Dienstag 12.1. | Christina von Braun

Religion als Schema für Geschlechterordnung, Wissensordnung und Bildregime

Ein Vergleich zwischen den symbolischen Geschlechterordnungen der drei Religionen des Buches zeigt, wie eng Geschlecht, Sexualität und Kultur/Religion miteinander verwoben sind. Daher auch die hohe Emotionalität, die dieses Thema in der Begegnung der Religionen auslöst. Die Art, wie das Verhältnis von Gott und Mensch gedacht wird, bildet das "Schema", nach dem in den drei Religionen das Verhältnis von Mann und Frau gedacht und rituell eingeübt wird. Der Vortrag wird die symbolische Geschlechterordnung in den drei "Religionen des Buches" – Judentum, Christentum und Islam – vergleichen und zeigen, dass sich diese Unterschiede auch auf andere grundlegende Schemen auswirken: die jeweilige Wissensordnung einerseits und das Verhältnis zum Bild andererseits. In allen drei Religionen steht die symbolische Geschlechterordnung in engem Zusammenhang zur Wissensordnung und zum Umgang mit Bildern.
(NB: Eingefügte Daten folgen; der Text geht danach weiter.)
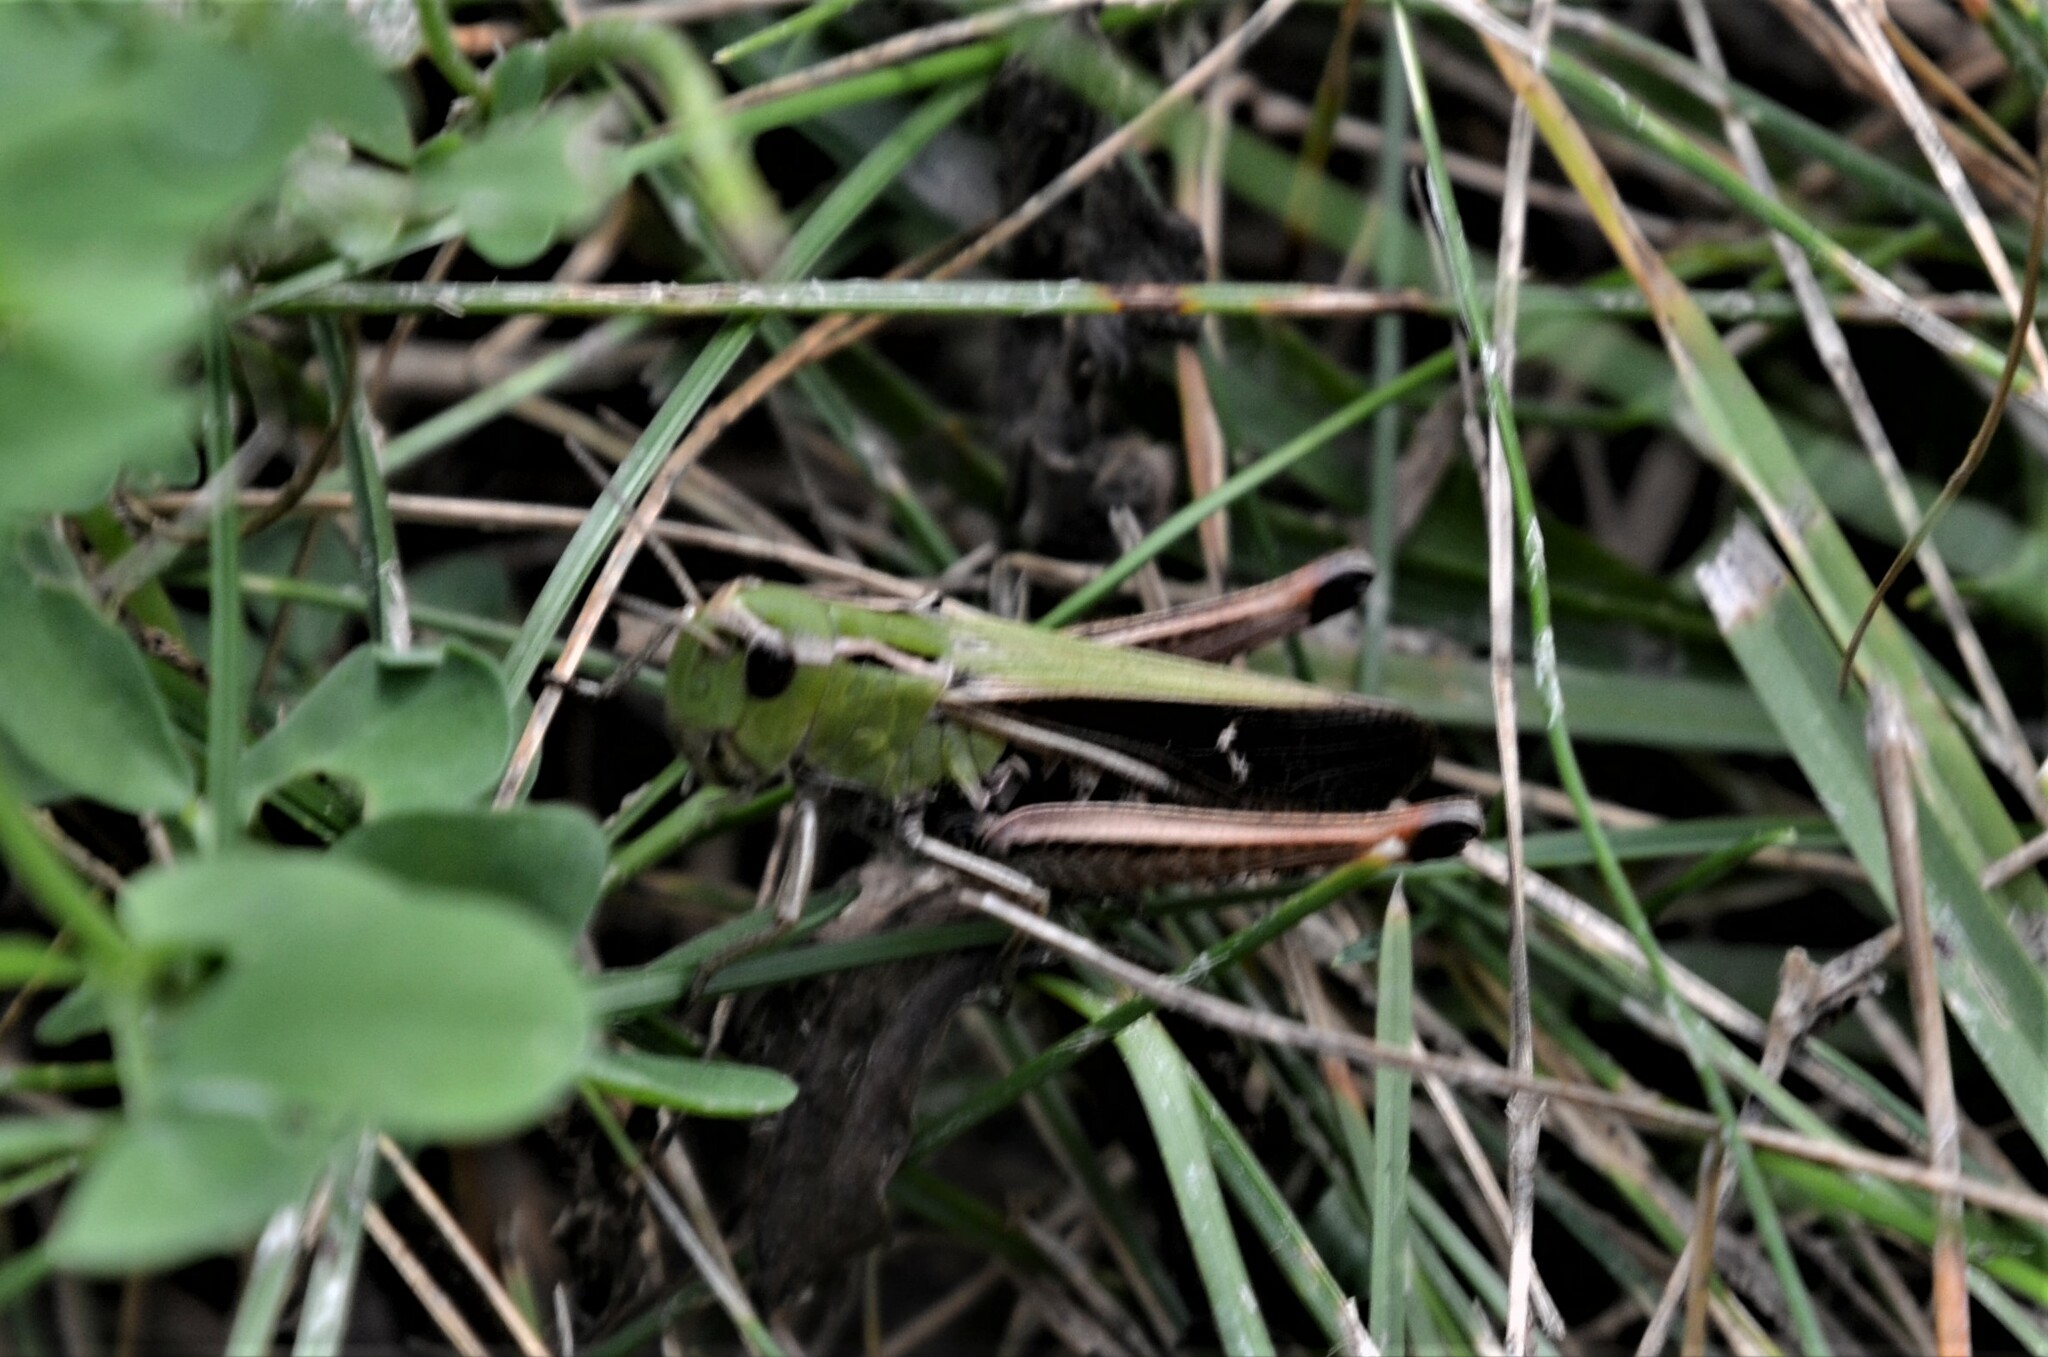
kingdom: Animalia
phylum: Arthropoda
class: Insecta
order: Orthoptera
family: Acrididae
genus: Stenobothrus
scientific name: Stenobothrus lineatus
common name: Stripe-winged grasshopper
Dienstag 27.1. | Gerd Althoff

Die Arbeit am Schema: Architekten, Bausteine und Konstruktionsprinzipien der Herrschaftsrituale des Mittelalters

Rituale sind nach verbreiteter Meinung dem verändernden Zugriff der Akteure entzogen. Sie sind vielmehr auf strikte und rigide Durchführung von Vorgaben verpflichtet, die sie selbst weder geschaffen haben noch unbedingt verstehen müssen. In solchen Vorstellungen artikuliert sich jedoch ein Ritualverständnis, das der Komplexität des Phänomens Ritual nur teilweise gerecht wird.

An den Herrschaftsritualen des Mittelalters soll demonstriert werden, wie in vorbereitenden Planungen Einzelheiten der Rituale festgelegt wurden, wie virtuos man dabei Bausteine aus anderen Zusammenhängen zu nutzen verstand und wer die Verantwortlichen für solche Gestaltung waren.